### DO THIS
Turn the lines of the records below into a Markdown table with two columns, Row and Line, where Row numbers each line in order and Line holds the line itself. Leave out any blank lines.

┄┄┄┄┄┄┄┄┄┄┄┄┄┄┄┄┄┄┄┄

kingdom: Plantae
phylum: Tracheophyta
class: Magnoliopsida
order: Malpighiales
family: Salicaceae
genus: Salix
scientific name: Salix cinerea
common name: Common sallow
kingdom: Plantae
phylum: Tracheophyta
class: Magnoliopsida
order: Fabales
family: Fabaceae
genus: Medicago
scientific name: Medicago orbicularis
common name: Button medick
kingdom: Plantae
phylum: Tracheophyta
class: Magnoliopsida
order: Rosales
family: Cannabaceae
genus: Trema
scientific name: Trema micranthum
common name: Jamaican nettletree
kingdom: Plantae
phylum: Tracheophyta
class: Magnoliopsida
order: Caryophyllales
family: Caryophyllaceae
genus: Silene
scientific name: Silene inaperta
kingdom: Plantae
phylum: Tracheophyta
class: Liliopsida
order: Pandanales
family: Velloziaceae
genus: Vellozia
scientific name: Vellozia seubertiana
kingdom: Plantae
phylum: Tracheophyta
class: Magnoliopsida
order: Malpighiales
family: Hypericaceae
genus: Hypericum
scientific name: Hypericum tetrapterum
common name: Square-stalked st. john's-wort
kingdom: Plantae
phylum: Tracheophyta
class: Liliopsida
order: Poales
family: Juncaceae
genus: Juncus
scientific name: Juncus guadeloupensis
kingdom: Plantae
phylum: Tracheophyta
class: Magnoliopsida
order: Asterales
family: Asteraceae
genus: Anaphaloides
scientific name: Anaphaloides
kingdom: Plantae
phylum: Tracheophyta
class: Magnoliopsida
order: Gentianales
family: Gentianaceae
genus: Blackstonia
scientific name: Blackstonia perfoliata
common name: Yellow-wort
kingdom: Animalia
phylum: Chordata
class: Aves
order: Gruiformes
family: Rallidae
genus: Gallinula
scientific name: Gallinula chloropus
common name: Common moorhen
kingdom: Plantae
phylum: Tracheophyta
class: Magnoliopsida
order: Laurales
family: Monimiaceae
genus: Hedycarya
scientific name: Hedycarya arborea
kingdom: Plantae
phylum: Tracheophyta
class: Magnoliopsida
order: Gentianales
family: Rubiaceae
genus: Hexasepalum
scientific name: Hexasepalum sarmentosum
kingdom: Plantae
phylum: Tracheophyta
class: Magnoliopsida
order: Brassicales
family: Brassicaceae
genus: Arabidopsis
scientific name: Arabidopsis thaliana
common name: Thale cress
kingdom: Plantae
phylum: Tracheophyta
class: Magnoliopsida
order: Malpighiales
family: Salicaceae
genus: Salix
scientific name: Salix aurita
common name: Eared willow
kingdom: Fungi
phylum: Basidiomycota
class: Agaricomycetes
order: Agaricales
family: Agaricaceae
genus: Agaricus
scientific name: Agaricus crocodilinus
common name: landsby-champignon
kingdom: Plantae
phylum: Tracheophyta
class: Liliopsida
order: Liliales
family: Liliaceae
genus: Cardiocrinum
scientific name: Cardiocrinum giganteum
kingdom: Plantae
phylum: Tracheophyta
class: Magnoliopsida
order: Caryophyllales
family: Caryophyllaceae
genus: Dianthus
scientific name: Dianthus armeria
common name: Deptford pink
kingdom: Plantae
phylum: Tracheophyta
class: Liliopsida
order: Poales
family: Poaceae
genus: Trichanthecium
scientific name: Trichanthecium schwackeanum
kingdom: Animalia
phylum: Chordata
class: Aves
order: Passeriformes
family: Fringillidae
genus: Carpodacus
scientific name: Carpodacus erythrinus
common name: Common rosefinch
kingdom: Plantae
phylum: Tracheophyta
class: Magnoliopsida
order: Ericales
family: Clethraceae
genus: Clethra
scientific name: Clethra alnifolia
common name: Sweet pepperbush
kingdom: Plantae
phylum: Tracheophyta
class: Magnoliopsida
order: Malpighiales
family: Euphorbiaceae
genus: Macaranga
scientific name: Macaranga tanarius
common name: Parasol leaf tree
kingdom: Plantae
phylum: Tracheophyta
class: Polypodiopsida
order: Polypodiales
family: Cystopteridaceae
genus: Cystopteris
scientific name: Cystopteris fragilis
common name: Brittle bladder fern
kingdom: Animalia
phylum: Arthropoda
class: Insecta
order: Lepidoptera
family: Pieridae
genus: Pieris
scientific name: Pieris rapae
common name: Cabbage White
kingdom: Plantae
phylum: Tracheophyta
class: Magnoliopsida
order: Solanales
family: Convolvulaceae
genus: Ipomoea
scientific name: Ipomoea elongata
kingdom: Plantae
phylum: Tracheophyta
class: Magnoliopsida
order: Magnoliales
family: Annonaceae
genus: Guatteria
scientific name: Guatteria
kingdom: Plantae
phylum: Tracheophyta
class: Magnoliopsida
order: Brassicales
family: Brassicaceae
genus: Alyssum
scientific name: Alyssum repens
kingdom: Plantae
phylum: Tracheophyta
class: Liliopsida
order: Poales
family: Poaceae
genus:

┄┄┄┄┄┄┄┄┄┄┄┄┄┄┄┄┄┄┄┄

### RESPONSE TO THE EXERCISE
| Row | Line |
|---|---|
| 1 | kingdom: Plantae |
| 2 | phylum: Tracheophyta |
| 3 | class: Magnoliopsida |
| 4 | order: Malpighiales |
| 5 | family: Salicaceae |
| 6 | genus: Salix |
| 7 | scientific name: Salix cinerea |
| 8 | common name: Common sallow |
| 9 | kingdom: Plantae |
| 10 | phylum: Tracheophyta |
| 11 | class: Magnoliopsida |
| 12 | order: Fabales |
| 13 | family: Fabaceae |
| 14 | genus: Medicago |
| 15 | scientific name: Medicago orbicularis |
| 16 | common name: Button medick |
| 17 | kingdom: Plantae |
| 18 | phylum: Tracheophyta |
| 19 | class: Magnoliopsida |
| 20 | order: Rosales |
| 21 | family: Cannabaceae |
| 22 | genus: Trema |
| 23 | scientific name: Trema micranthum |
| 24 | common name: Jamaican nettletree |
| 25 | kingdom: Plantae |
| 26 | phylum: Tracheophyta |
| 27 | class: Magnoliopsida |
| 28 | order: Caryophyllales |
| 29 | family: Caryophyllaceae |
| 30 | genus: Silene |
| 31 | scientific name: Silene inaperta |
| 32 | kingdom: Plantae |
| 33 | phylum: Tracheophyta |
| 34 | class: Liliopsida |
| 35 | order: Pandanales |
| 36 | family: Velloziaceae |
| 37 | genus: Vellozia |
| 38 | scientific name: Vellozia seubertiana |
| 39 | kingdom: Plantae |
| 40 | phylum: Tracheophyta |
| 41 | class: Magnoliopsida |
| 42 | order: Malpighiales |
| 43 | family: Hypericaceae |
| 44 | genus: Hypericum |
| 45 | scientific name: Hypericum tetrapterum |
| 46 | common name: Square-stalked st. john's-wort |
| 47 | kingdom: Plantae |
| 48 | phylum: Tracheophyta |
| 49 | class: Liliopsida |
| 50 | order: Poales |
| 51 | family: Juncaceae |
| 52 | genus: Juncus |
| 53 | scientific name: Juncus guadeloupensis |
| 54 | kingdom: Plantae |
| 55 | phylum: Tracheophyta |
| 56 | class: Magnoliopsida |
| 57 | order: Asterales |
| 58 | family: Asteraceae |
| 59 | genus: Anaphaloides |
| 60 | scientific name: Anaphaloides |
| 61 | kingdom: Plantae |
| 62 | phylum: Tracheophyta |
| 63 | class: Magnoliopsida |
| 64 | order: Gentianales |
| 65 | family: Gentianaceae |
| 66 | genus: Blackstonia |
| 67 | scientific name: Blackstonia perfoliata |
| 68 | common name: Yellow-wort |
| 69 | kingdom: Animalia |
| 70 | phylum: Chordata |
| 71 | class: Aves |
| 72 | order: Gruiformes |
| 73 | family: Rallidae |
| 74 | genus: Gallinula |
| 75 | scientific name: Gallinula chloropus |
| 76 | common name: Common moorhen |
| 77 | kingdom: Plantae |
| 78 | phylum: Tracheophyta |
| 79 | class: Magnoliopsida |
| 80 | order: Laurales |
| 81 | family: Monimiaceae |
| 82 | genus: Hedycarya |
| 83 | scientific name: Hedycarya arborea |
| 84 | kingdom: Plantae |
| 85 | phylum: Tracheophyta |
| 86 | class: Magnoliopsida |
| 87 | order: Gentianales |
| 88 | family: Rubiaceae |
| 89 | genus: Hexasepalum |
| 90 | scientific name: Hexasepalum sarmentosum |
| 91 | kingdom: Plantae |
| 92 | phylum: Tracheophyta |
| 93 | class: Magnoliopsida |
| 94 | order: Brassicales |
| 95 | family: Brassicaceae |
| 96 | genus: Arabidopsis |
| 97 | scientific name: Arabidopsis thaliana |
| 98 | common name: Thale cress |
| 99 | kingdom: Plantae |
| 100 | phylum: Tracheophyta |
| 101 | class: Magnoliopsida |
| 102 | order: Malpighiales |
| 103 | family: Salicaceae |
| 104 | genus: Salix |
| 105 | scientific name: Salix aurita |
| 106 | common name: Eared willow |
| 107 | kingdom: Fungi |
| 108 | phylum: Basidiomycota |
| 109 | class: Agaricomycetes |
| 110 | order: Agaricales |
| 111 | family: Agaricaceae |
| 112 | genus: Agaricus |
| 113 | scientific name: Agaricus crocodilinus |
| 114 | common name: landsby-champignon |
| 115 | kingdom: Plantae |
| 116 | phylum: Tracheophyta |
| 117 | class: Liliopsida |
| 118 | order: Liliales |
| 119 | family: Liliaceae |
| 120 | genus: Cardiocrinum |
| 121 | scientific name: Cardiocrinum giganteum |
| 122 | kingdom: Plantae |
| 123 | phylum: Tracheophyta |
| 124 | class: Magnoliopsida |
| 125 | order: Caryophyllales |
| 126 | family: Caryophyllaceae |
| 127 | genus: Dianthus |
| 128 | scientific name: Dianthus armeria |
| 129 | common name: Deptford pink |
| 130 | kingdom: Plantae |
| 131 | phylum: Tracheophyta |
| 132 | class: Liliopsida |
| 133 | order: Poales |
| 134 | family: Poaceae |
| 135 | genus: Trichanthecium |
| 136 | scientific name: Trichanthecium schwackeanum |
| 137 | kingdom: Animalia |
| 138 | phylum: Chordata |
| 139 | class: Aves |
| 140 | order: Passeriformes |
| 141 | family: Fringillidae |
| 142 | genus: Carpodacus |
| 143 | scientific name: Carpodacus erythrinus |
| 144 | common name: Common rosefinch |
| 145 | kingdom: Plantae |
| 146 | phylum: Tracheophyta |
| 147 | class: Magnoliopsida |
| 148 | order: Ericales |
| 149 | family: Clethraceae |
| 150 | genus: Clethra |
| 151 | scientific name: Clethra alnifolia |
| 152 | common name: Sweet pepperbush |
| 153 | kingdom: Plantae |
| 154 | phylum: Tracheophyta |
| 155 | class: Magnoliopsida |
| 156 | order: Malpighiales |
| 157 | family: Euphorbiaceae |
| 158 | genus: Macaranga |
| 159 | scientific name: Macaranga tanarius |
| 160 | common name: Parasol leaf tree |
| 161 | kingdom: Plantae |
| 162 | phylum: Tracheophyta |
| 163 | class: Polypodiopsida |
| 164 | order: Polypodiales |
| 165 | family: Cystopteridaceae |
| 166 | genus: Cystopteris |
| 167 | scientific name: Cystopteris fragilis |
| 168 | common name: Brittle bladder fern |
| 169 | kingdom: Animalia |
| 170 | phylum: Arthropoda |
| 171 | class: Insecta |
| 172 | order: Lepidoptera |
| 173 | family: Pieridae |
| 174 | genus: Pieris |
| 175 | scientific name: Pieris rapae |
| 176 | common name: Cabbage White |
| 177 | kingdom: Plantae |
| 178 | phylum: Tracheophyta |
| 179 | class: Magnoliopsida |
| 180 | order: Solanales |
| 181 | family: Convolvulaceae |
| 182 | genus: Ipomoea |
| 183 | scientific name: Ipomoea elongata |
| 184 | kingdom: Plantae |
| 185 | phylum: Tracheophyta |
| 186 | class: Magnoliopsida |
| 187 | order: Magnoliales |
| 188 | family: Annonaceae |
| 189 | genus: Guatteria |
| 190 | scientific name: Guatteria |
| 191 | kingdom: Plantae |
| 192 | phylum: Tracheophyta |
| 193 | class: Magnoliopsida |
| 194 | order: Brassicales |
| 195 | family: Brassicaceae |
| 196 | genus: Alyssum |
| 197 | scientific name: Alyssum repens |
| 198 | kingdom: Plantae |
| 199 | phylum: Tracheophyta |
| 200 | class: Liliopsida |
| 201 | order: Poales |
| 202 | family: Poaceae |
| 203 | genus: |